At the same time, given my interests, I also self-selected into a course plan that was heavily dominated by quantitative methods, which included a smattering of courses across various departments. In addition, I try to do my best to stay up on current trends in quantitative methods, both in terms of econometric ideas as well as the emerging fields of “data science” (ambiguously named) and machine learning. And while I as a faculty member do not have any particular desire to have students replicate my experiences (unless they want to), I do find it difficult to figure out what a quantitative methods program would look like that effectively covers the various kinds of questions and issues that students might encounter, giving them a deep understanding of what the methods are doing and why while avoiding making a quantitative-only focused program.

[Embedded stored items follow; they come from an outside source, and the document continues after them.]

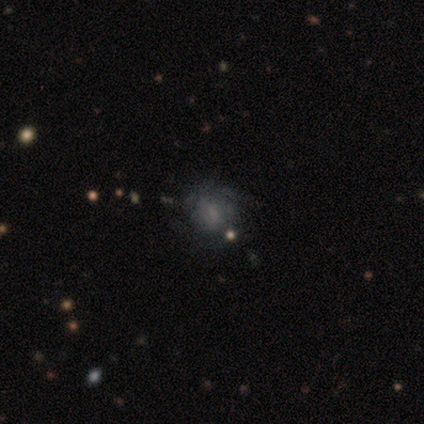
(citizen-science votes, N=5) featured or disk 80%, smooth 20%, star or artifact 0%. Down the decision tree: edge-on disk — no (100%); bar — weak (75%); spiral arms — yes (100%); spiral arm count — 2 (50%); spiral winding — tight (75%); bulge size — moderate (50%); merging — none (60%).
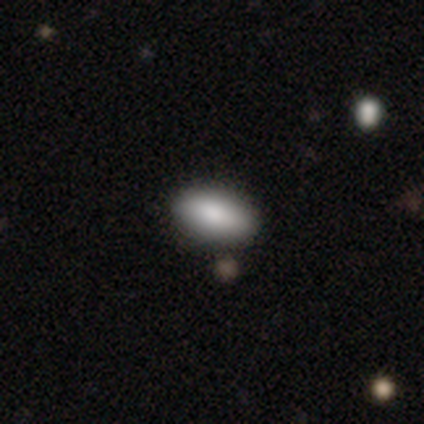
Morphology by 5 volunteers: This appears to be a smooth galaxy with no disk features (80%) that is in between round and cigar-shaped (75%). Merging: none (40%, tied with minor disturbance).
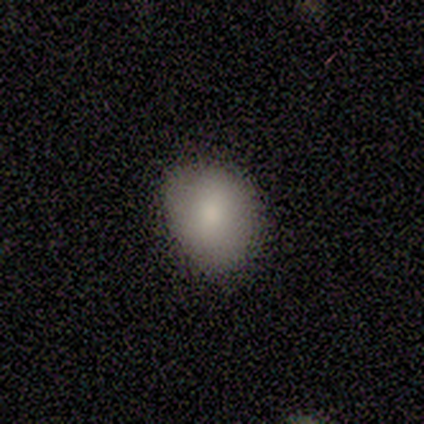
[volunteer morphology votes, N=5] Volunteers were most divided on "how rounded" (2-way tie): round: 50%, in between: 50%, cigar-shaped: 0%. More confident: merging — none (100%); smooth or featured — smooth (80%).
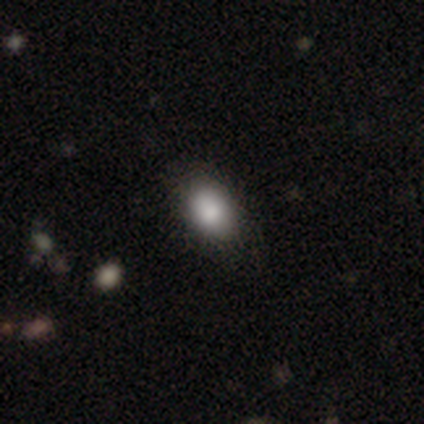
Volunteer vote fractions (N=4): Overall: smooth (75%). How rounded: in between (100%). Merging: none (100%).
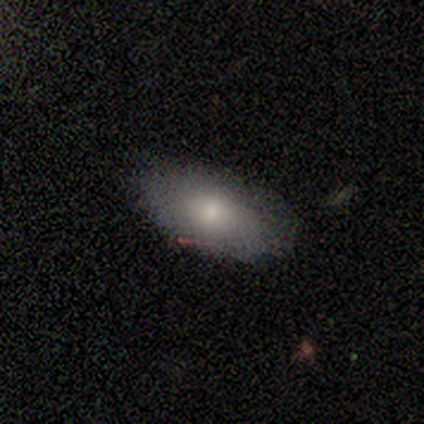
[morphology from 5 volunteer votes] smooth_or_featured: smooth (p=1.00)
how_rounded: in between (p=1.00)
merging: none (p=1.00)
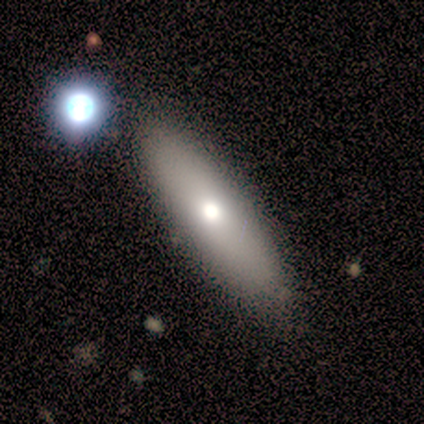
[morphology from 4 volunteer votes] smooth 100%, featured or disk 0%, star or artifact 0%. Down the decision tree: how rounded — in between (50%, tied with cigar-shaped); merging — none (100%).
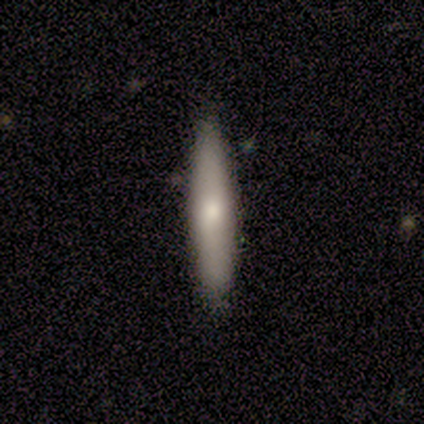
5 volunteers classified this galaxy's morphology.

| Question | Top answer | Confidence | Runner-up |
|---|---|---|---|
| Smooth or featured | smooth | 100% | — |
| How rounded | cigar-shaped | 100% | — |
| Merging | none | 100% | — |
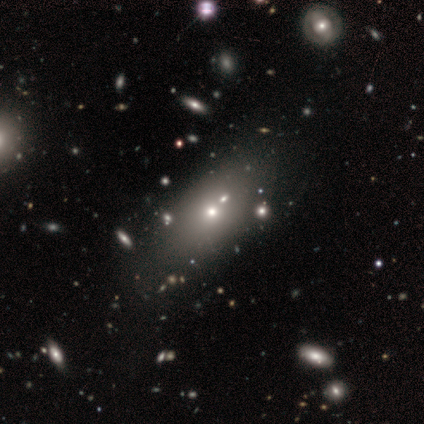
A smooth galaxy with no disk features (80%) that is in between round and cigar-shaped (75%). Merging: none (60%).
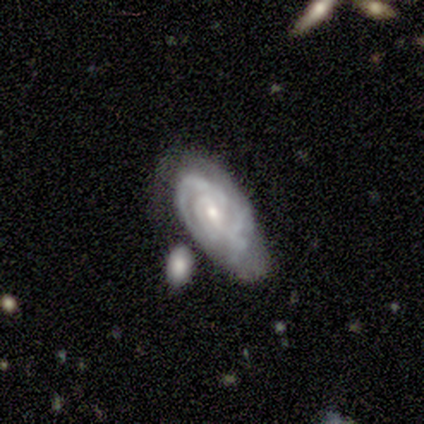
A featured or disk galaxy (80%) with no bar (50%), tight (50%, tied with medium) spiral arms (100%) and a moderate central bulge (75%).

Vote fractions:
- Smooth or featured? featured or disk: 80% / smooth: 20% / star or artifact: 0%
- Edge-on disk? no: 100% / yes: 0%
- Bar? no: 50% / strong: 25% / weak: 25%
- Spiral arms? yes: 100% / no: 0%
- Spiral winding? tight: 50% (tied) / medium: 50% (tied) / loose: 0%
- Spiral arm count? can't tell: 75% / 4: 25% / 1: 0% / 2: 0% / 3: 0% / more than 4: 0%
- Bulge size? moderate: 75% / small: 25% / dominant: 0% / large: 0% / none: 0%
- Merging? none: 80% / merger: 20% / minor disturbance: 0% / major disturbance: 0%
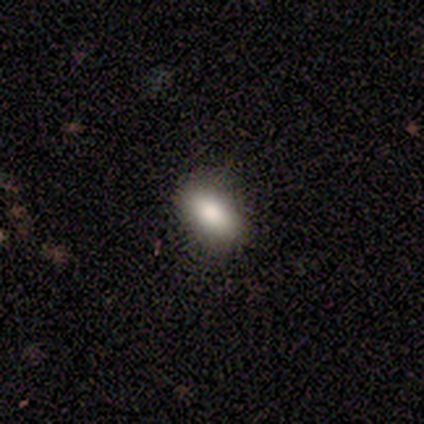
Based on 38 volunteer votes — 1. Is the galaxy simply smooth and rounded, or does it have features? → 82% smooth, 11% star or artifact, 8% featured or disk.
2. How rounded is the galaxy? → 87% in between, 6% round, 6% cigar-shaped.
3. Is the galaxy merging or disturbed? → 94% none, 3% minor disturbance, 3% major disturbance, 0% merger.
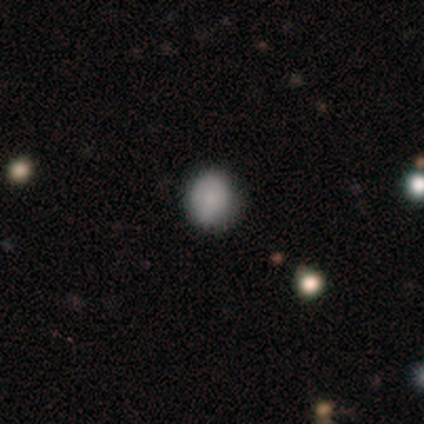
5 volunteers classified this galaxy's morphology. Smooth or featured: smooth — 60% (featured or disk — 20%)
How rounded: in between — 67% (round — 33%)
Merging: none — 75% (minor disturbance — 25%)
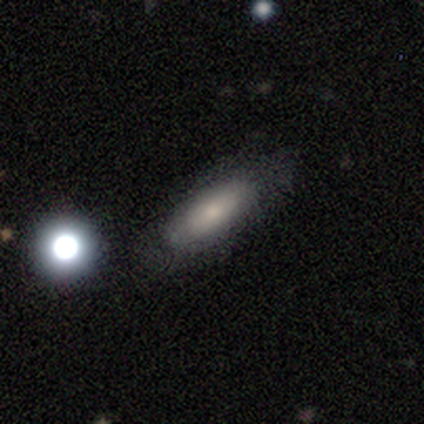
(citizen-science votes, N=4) Smooth or featured: smooth — 75% (featured or disk — 25%)
How rounded: cigar-shaped — 67% (in between — 33%)
Merging: none — 100%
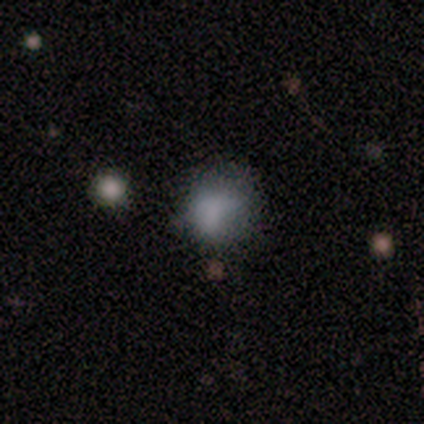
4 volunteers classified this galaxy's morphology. Smooth or featured: smooth — 100%
How rounded: round — 50% (tied with in between — 50%)
Merging: none — 75% (minor disturbance — 25%)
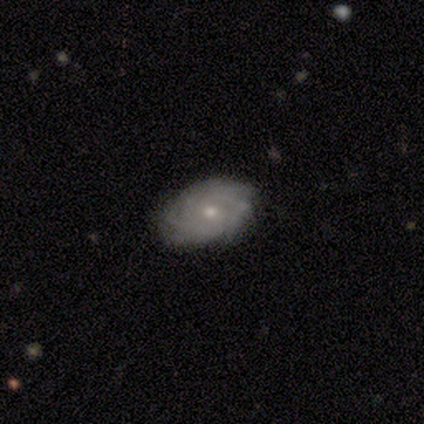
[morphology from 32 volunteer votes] A featured or disk galaxy (75%) with no bar (78%), tight (78%) spiral arms (100%) and a moderate central bulge (52%).

Vote fractions:
- Smooth or featured? featured or disk: 75% / smooth: 16% / star or artifact: 9%
- Edge-on disk? no: 96% / yes: 4%
- Bar? no: 78% / weak: 22% / strong: 0%
- Spiral arms? yes: 100% / no: 0%
- Spiral winding? tight: 78% / medium: 17% / loose: 4%
- Spiral arm count? can't tell: 39% / more than 4: 22% / 3: 17% / 4: 13% / 2: 9% / 1: 0%
- Bulge size? moderate: 52% / small: 48% / dominant: 0% / large: 0% / none: 0%
- Merging? none: 86% / minor disturbance: 7% / major disturbance: 3% / merger: 3%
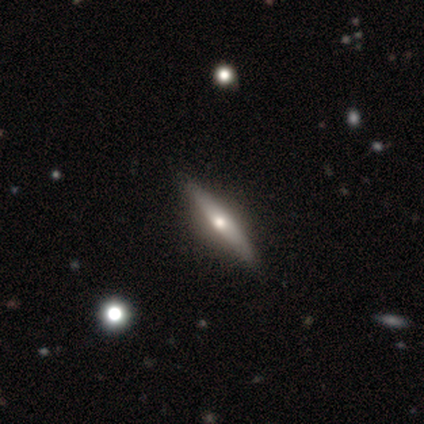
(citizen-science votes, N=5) A featured or disk galaxy (80%) viewed edge-on (100%) with a rounded central bulge (75%).

Vote fractions:
- Smooth or featured? featured or disk: 80% / smooth: 20% / star or artifact: 0%
- Edge-on disk? yes: 100% / no: 0%
- Edge-on bulge? rounded: 75% / none: 25% / boxy: 0%
- Merging? none: 60% / minor disturbance: 20% / major disturbance: 20% / merger: 0%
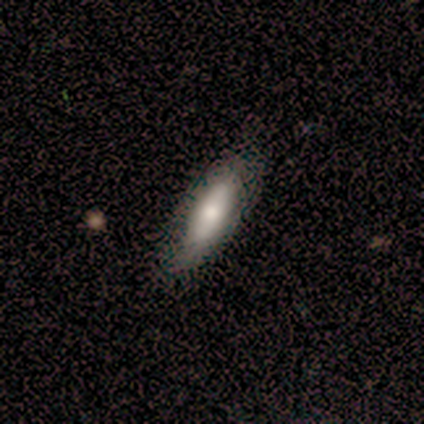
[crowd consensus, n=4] Smooth or featured?
  - smooth: 50% * (tied)
  - featured or disk: 50% * (tied)
  - star or artifact: 0%
How rounded?
  - in between: 50% * (tied)
  - cigar-shaped: 50% * (tied)
  - round: 0%
Merging?
  - none: 100% *
  - minor disturbance: 0%
  - major disturbance: 0%
  - merger: 0%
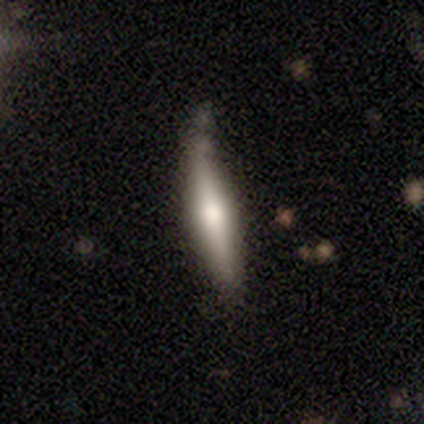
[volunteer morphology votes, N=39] smooth-or-featured: featured or disk: 59% | smooth: 33% | star or artifact: 8%
  disk-edge-on: yes: 78% | no: 22%
    edge-on-bulge: rounded: 83% | boxy: 17% | none: 0%
  merging: none: 61% | minor disturbance: 31% | merger: 8% | major disturbance: 0%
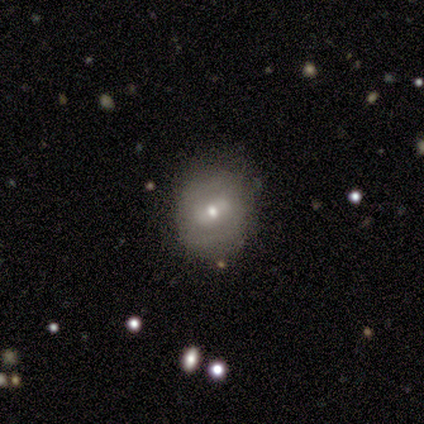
This is likely a smooth galaxy (75%). How rounded: likely round (67%). Merging: clearly none (100%).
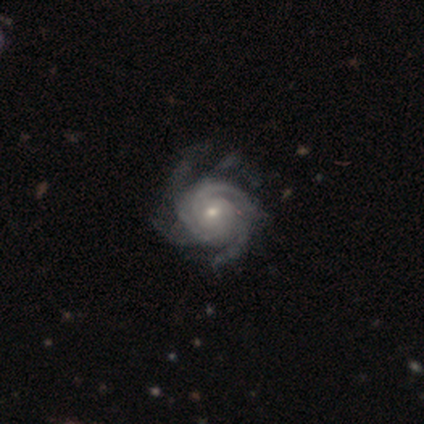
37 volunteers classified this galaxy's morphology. Q: Smooth or featured?
A: featured or disk (97%); runner-up: smooth (3%)
Q: Edge-on disk?
A: no (97%); runner-up: yes (3%)
Q: Bar?
A: no (69%); runner-up: weak (31%)
Q: Spiral arms?
A: yes (100%)
Q: Spiral winding?
A: tight (66%); runner-up: medium (31%)
Q: Spiral arm count?
A: 4 (31%); runner-up: 3 (26%)
Q: Bulge size?
A: small (66%); runner-up: moderate (34%)
Q: Merging?
A: none (49%); runner-up: minor disturbance (16%)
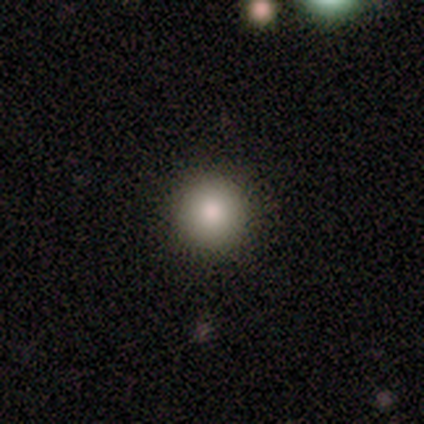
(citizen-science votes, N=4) This appears to be a smooth galaxy with no disk features (75%) that is round (100%). Merging: none (100%).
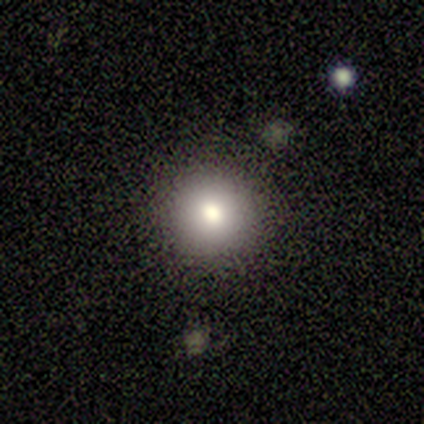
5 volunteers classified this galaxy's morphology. type=smooth (80%); roundness=round (100%); merging=none (100%).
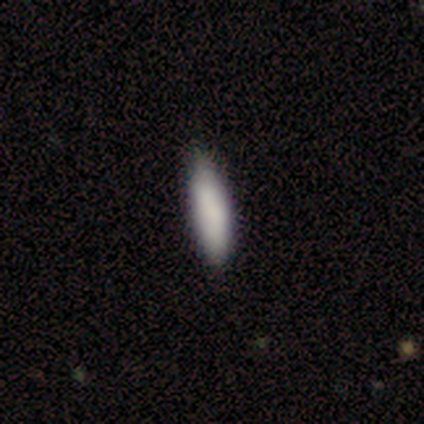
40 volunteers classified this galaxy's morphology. Smooth or featured?
  - smooth: 82% *
  - featured or disk: 15%
  - star or artifact: 2%
How rounded?
  - cigar-shaped: 61% *
  - in between: 39%
  - round: 0%
Merging?
  - none: 56% *
  - minor disturbance: 18%
  - merger: 5%
  - major disturbance: 0%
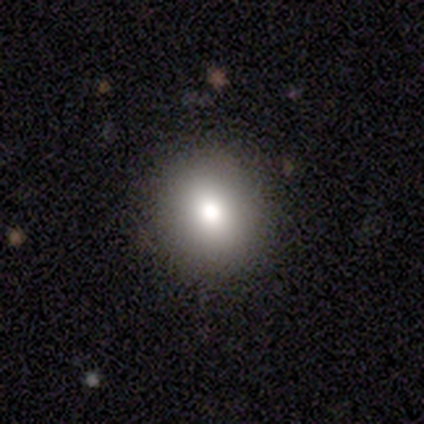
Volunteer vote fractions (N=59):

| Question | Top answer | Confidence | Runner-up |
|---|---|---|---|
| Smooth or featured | smooth | 71% | star or artifact (24%) |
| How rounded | round | 60% | in between (38%) |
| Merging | none | 87% | minor disturbance (13%) |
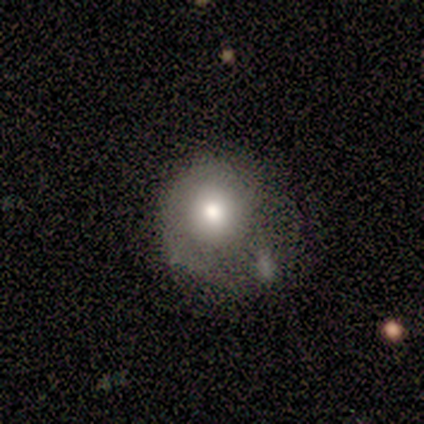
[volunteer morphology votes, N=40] smooth_or_featured: smooth (p=0.65) [alt: featured or disk p=0.25]
how_rounded: round (p=0.85) [alt: in between p=0.15]
merging: minor disturbance (p=0.33) [alt: none p=0.28]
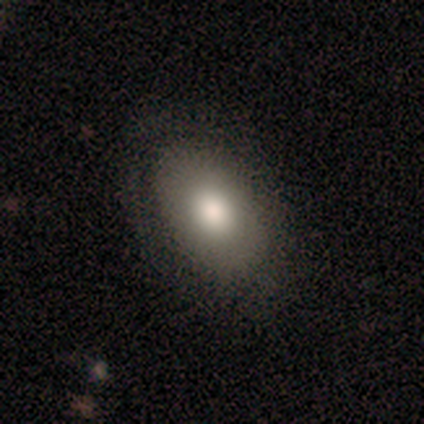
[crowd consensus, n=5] Smooth or featured?
  - smooth: 80% *
  - star or artifact: 20%
  - featured or disk: 0%
How rounded?
  - in between: 100% *
  - round: 0%
  - cigar-shaped: 0%
Merging?
  - none: 75% *
  - minor disturbance: 25%
  - major disturbance: 0%
  - merger: 0%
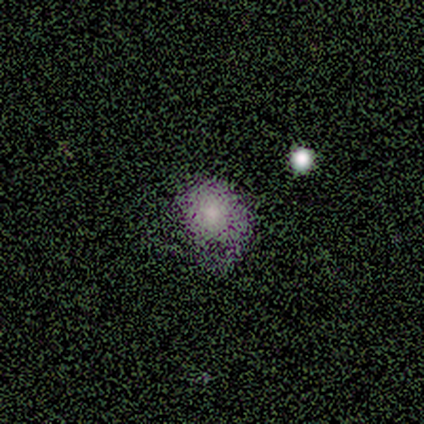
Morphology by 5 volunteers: Smooth or featured: star or artifact — 60% (smooth — 40%)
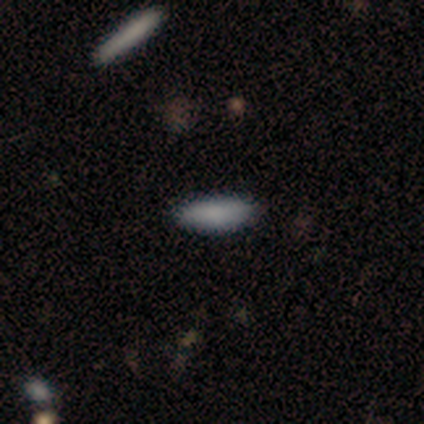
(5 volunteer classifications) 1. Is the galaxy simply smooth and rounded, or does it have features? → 100% smooth, 0% featured or disk, 0% star or artifact.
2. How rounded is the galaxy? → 60% in between, 40% cigar-shaped, 0% round.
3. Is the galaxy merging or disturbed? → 100% none, 0% minor disturbance, 0% major disturbance, 0% merger.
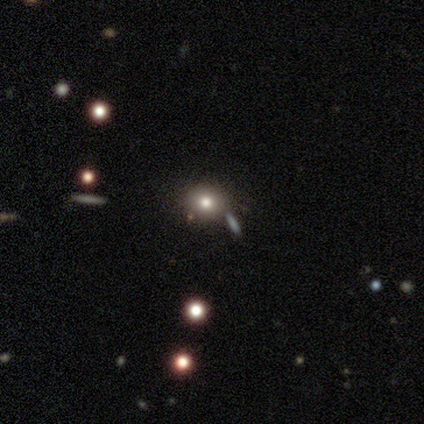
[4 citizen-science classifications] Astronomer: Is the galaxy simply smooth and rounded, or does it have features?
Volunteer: smooth — 50%, tied with star or artifact at 50%.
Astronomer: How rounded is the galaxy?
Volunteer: round — 100%.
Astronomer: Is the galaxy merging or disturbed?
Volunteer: none — 100%.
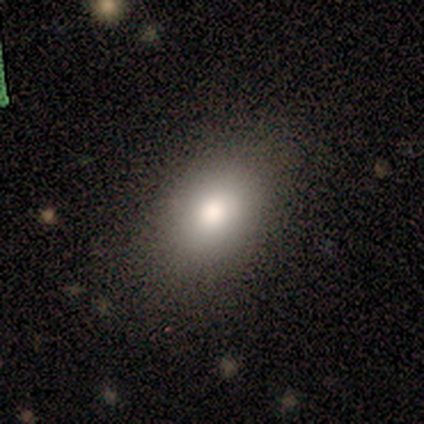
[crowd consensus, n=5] Smooth or featured? 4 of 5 (80%) said smooth. How rounded? 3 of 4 (75%) said in between. Merging? 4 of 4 (100%) said none.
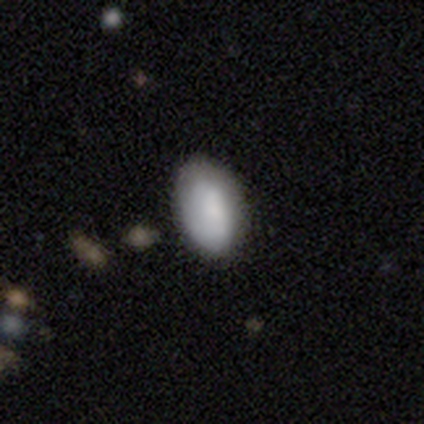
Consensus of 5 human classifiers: Volunteers were most divided on "merging": none: 80%, minor disturbance: 20%, major disturbance: 0%, merger: 0%. More confident: smooth or featured — smooth (100%); how rounded — in between (100%).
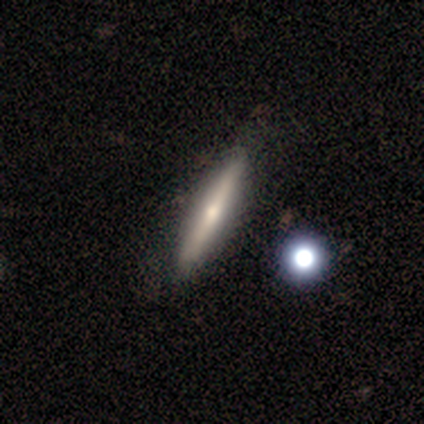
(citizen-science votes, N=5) This is clearly a featured or disk galaxy (100%). It is clearly viewed edge-on (80%). Edge-on bulge: likely rounded (75%). Merging: clearly none (80%).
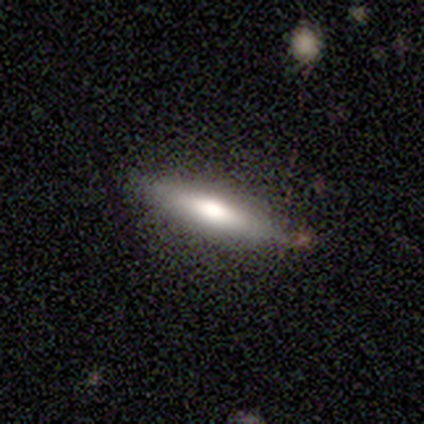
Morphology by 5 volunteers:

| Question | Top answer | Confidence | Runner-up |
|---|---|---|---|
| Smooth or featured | smooth | 80% | featured or disk (20%) |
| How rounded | cigar-shaped | 75% | in between (25%) |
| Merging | none | 100% | — |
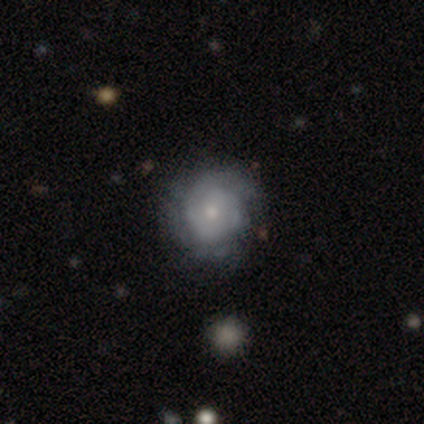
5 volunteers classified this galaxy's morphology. featured or disk 80%, smooth 20%, star or artifact 0%. Down the decision tree: edge-on disk — no (100%); bar — no (100%); spiral arms — yes (75%); spiral arm count — can't tell (67%); spiral winding — tight (100%); bulge size — small (75%); merging — none (60%).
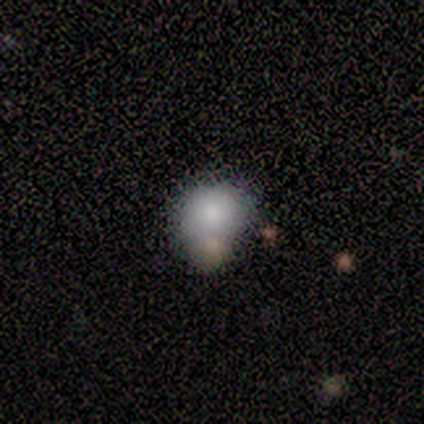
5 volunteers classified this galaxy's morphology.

In general, my concern is that I do think a researcher who wants to do quantitative work should be adept and complex in their thinking about the three major branches of quantitative questions: descriptive, explanatory, and predictive (these categories are simplified, I know, but that’s an issue for another time). The tide I am seeing that concerns me is that while there may have been a point where fairly simple methods of analysis and presentation were good enough to accomplish these goals, there are now fairly complex, advanced ways of dealing with these issues that are hard to figure out how to fit into one or two applied statistics courses.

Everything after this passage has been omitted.